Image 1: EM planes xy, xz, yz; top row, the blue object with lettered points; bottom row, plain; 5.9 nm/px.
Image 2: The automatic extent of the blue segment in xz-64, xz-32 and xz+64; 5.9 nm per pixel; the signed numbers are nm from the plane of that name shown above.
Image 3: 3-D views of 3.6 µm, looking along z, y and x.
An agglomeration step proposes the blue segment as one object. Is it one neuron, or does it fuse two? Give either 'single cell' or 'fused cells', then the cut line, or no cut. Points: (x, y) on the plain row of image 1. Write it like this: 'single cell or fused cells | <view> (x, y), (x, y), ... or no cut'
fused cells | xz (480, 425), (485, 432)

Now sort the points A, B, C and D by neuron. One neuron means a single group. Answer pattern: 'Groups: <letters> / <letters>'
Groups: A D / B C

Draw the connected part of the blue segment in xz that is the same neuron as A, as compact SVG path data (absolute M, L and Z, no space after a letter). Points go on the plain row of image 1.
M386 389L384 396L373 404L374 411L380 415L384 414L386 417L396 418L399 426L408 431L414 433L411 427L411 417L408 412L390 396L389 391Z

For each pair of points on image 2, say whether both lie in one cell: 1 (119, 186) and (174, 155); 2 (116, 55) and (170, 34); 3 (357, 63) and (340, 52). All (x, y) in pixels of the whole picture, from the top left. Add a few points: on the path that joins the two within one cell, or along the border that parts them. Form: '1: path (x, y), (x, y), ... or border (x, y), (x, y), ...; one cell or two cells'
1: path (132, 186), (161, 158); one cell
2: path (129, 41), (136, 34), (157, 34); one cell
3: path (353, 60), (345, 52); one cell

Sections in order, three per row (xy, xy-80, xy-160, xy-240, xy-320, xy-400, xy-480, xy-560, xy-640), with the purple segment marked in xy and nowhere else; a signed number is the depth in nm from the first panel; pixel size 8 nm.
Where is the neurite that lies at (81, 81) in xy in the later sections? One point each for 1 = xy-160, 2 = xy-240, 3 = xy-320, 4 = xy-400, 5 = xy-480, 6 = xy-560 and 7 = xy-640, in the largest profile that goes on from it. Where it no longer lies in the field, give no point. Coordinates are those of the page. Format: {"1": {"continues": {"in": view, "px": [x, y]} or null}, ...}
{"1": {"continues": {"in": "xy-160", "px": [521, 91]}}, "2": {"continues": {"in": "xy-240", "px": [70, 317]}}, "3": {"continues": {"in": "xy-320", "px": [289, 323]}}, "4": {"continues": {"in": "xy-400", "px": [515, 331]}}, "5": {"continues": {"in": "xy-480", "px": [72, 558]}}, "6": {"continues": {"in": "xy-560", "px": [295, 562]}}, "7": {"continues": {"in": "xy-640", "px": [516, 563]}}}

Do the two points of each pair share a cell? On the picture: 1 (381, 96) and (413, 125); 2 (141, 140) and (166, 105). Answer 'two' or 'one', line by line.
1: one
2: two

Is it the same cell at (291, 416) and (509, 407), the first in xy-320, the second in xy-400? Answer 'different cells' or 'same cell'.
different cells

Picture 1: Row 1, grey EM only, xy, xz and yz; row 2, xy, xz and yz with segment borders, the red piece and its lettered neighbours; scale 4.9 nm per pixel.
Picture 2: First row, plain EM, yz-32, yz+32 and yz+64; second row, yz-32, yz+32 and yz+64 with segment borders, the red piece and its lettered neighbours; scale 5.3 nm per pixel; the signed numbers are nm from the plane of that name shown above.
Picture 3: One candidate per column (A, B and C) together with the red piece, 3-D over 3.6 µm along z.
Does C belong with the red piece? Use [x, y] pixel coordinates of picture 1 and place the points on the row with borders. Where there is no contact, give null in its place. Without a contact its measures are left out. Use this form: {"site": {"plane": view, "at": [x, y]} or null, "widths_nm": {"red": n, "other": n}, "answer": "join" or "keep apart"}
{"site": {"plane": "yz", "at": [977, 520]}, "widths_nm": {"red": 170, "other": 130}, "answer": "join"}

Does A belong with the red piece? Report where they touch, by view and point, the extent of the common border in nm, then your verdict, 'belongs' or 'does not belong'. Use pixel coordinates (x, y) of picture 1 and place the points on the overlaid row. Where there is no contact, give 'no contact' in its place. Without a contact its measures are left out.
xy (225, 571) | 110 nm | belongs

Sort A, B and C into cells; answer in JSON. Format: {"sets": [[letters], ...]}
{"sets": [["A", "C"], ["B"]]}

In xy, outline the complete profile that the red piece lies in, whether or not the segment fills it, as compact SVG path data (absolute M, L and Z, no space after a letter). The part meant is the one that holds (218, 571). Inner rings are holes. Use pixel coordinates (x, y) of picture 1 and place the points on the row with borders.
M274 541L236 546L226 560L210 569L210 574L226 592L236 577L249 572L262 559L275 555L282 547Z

* * * * *

Every entry should be output again exactly as written.

Image 1: EM planes xy, xz, yz; top row, the blue object with lettered points; bottom row, plain; 5.9 nm/px.
Image 2: The automatic extent of the blue segment in xz-64, xz-32 and xz+64; 5.9 nm per pixel; the signed numbers are nm from the plane of that name shown above.
Image 3: 3-D views of 3.6 µm, looking along z, y and x.
An agglomeration step proposes the blue segment as one object. Is it one neuron, or does it fuse two? Give either 'single cell' or 'fused cells', then the cut line, or no cut. Points: (x, y) on the plain row of image 1. Write it like this: 'single cell or fused cells | <view> (x, y), (x, y), ... or no cut'
fused cells | xz (480, 425), (485, 432)

Now sort the points A, B, C and D by neuron. One neuron means a single group. Answer pattern: 'Groups: <letters> / <letters>'
Groups: A D / B C

Draw the connected part of the blue segment in xz that is the same neuron as A, as compact SVG path data (absolute M, L and Z, no space after a letter). Points go on the plain row of image 1.
M386 389L384 396L373 404L374 411L380 415L384 414L386 417L396 418L399 426L408 431L414 433L411 427L411 417L408 412L390 396L389 391Z

For each pair of points on image 2, say whether both lie in one cell: 1 (119, 186) and (174, 155); 2 (116, 55) and (170, 34); 3 (357, 63) and (340, 52). All (x, y) in pixels of the whole picture, from the top left. Add a few points: on the path that joins the two within one cell, or along the border that parts them. Form: '1: path (x, y), (x, y), ... or border (x, y), (x, y), ...; one cell or two cells'
1: path (132, 186), (161, 158); one cell
2: path (129, 41), (136, 34), (157, 34); one cell
3: path (353, 60), (345, 52); one cell

Sections in order, three per row (xy, xy-80, xy-160, xy-240, xy-320, xy-400, xy-480, xy-560, xy-640), with the purple segment marked in xy and nowhere else; a signed number is the depth in nm from the first panel; pixel size 8 nm.
Where is the neurite that lies at (81, 81) in xy in the later sections? One point each for 1 = xy-160, 2 = xy-240, 3 = xy-320, 4 = xy-400, 5 = xy-480, 6 = xy-560 and 7 = xy-640, in the largest profile that goes on from it. Where it no longer lies in the field, give no point. Coordinates are those of the page. Format: {"1": {"continues": {"in": view, "px": [x, y]} or null}, ...}
{"1": {"continues": {"in": "xy-160", "px": [521, 91]}}, "2": {"continues": {"in": "xy-240", "px": [70, 317]}}, "3": {"continues": {"in": "xy-320", "px": [289, 323]}}, "4": {"continues": {"in": "xy-400", "px": [515, 331]}}, "5": {"continues": {"in": "xy-480", "px": [72, 558]}}, "6": {"continues": {"in": "xy-560", "px": [295, 562]}}, "7": {"continues": {"in": "xy-640", "px": [516, 563]}}}

Do the two points of each pair share a cell? On the picture: 1 (381, 96) and (413, 125); 2 (141, 140) and (166, 105). Answer 'two' or 'one', line by line.
1: one
2: two

Is it the same cell at (291, 416) and (509, 407), the first in xy-320, the second in xy-400? Answer 'different cells' or 'same cell'.
different cells

Picture 1: Row 1, grey EM only, xy, xz and yz; row 2, xy, xz and yz with segment borders, the red piece and its lettered neighbours; scale 4.9 nm per pixel.
Picture 2: First row, plain EM, yz-32, yz+32 and yz+64; second row, yz-32, yz+32 and yz+64 with segment borders, the red piece and its lettered neighbours; scale 5.3 nm per pixel; the signed numbers are nm from the plane of that name shown above.
Picture 3: One candidate per column (A, B and C) together with the red piece, 3-D over 3.6 µm along z.
Does C belong with the red piece? Use [x, y] pixel coordinates of picture 1 and place the points on the row with borders. Where there is no contact, give null in its place. Without a contact its measures are left out. Use this form: {"site": {"plane": view, "at": [x, y]} or null, "widths_nm": {"red": n, "other": n}, "answer": "join" or "keep apart"}
{"site": {"plane": "yz", "at": [977, 520]}, "widths_nm": {"red": 170, "other": 130}, "answer": "join"}

Does A belong with the red piece? Report where they touch, by view and point, the extent of the common border in nm, then your verdict, 'belongs' or 'does not belong'. Use pixel coordinates (x, y) of picture 1 and place the points on the overlaid row. Where there is no contact, give 'no contact' in its place. Without a contact its measures are left out.
xy (225, 571) | 110 nm | belongs

Sort A, B and C into cells; answer in JSON. Format: {"sets": [[letters], ...]}
{"sets": [["A", "C"], ["B"]]}

In xy, outline the complete profile that the red piece lies in, whether or not the segment fills it, as compact SVG path data (absolute M, L and Z, no space after a letter). The part meant is the one that holds (218, 571). Inner rings are holes. Use pixel coordinates (x, y) of picture 1 and place the points on the row with borders.
M274 541L236 546L226 560L210 569L210 574L226 592L236 577L249 572L262 559L275 555L282 547Z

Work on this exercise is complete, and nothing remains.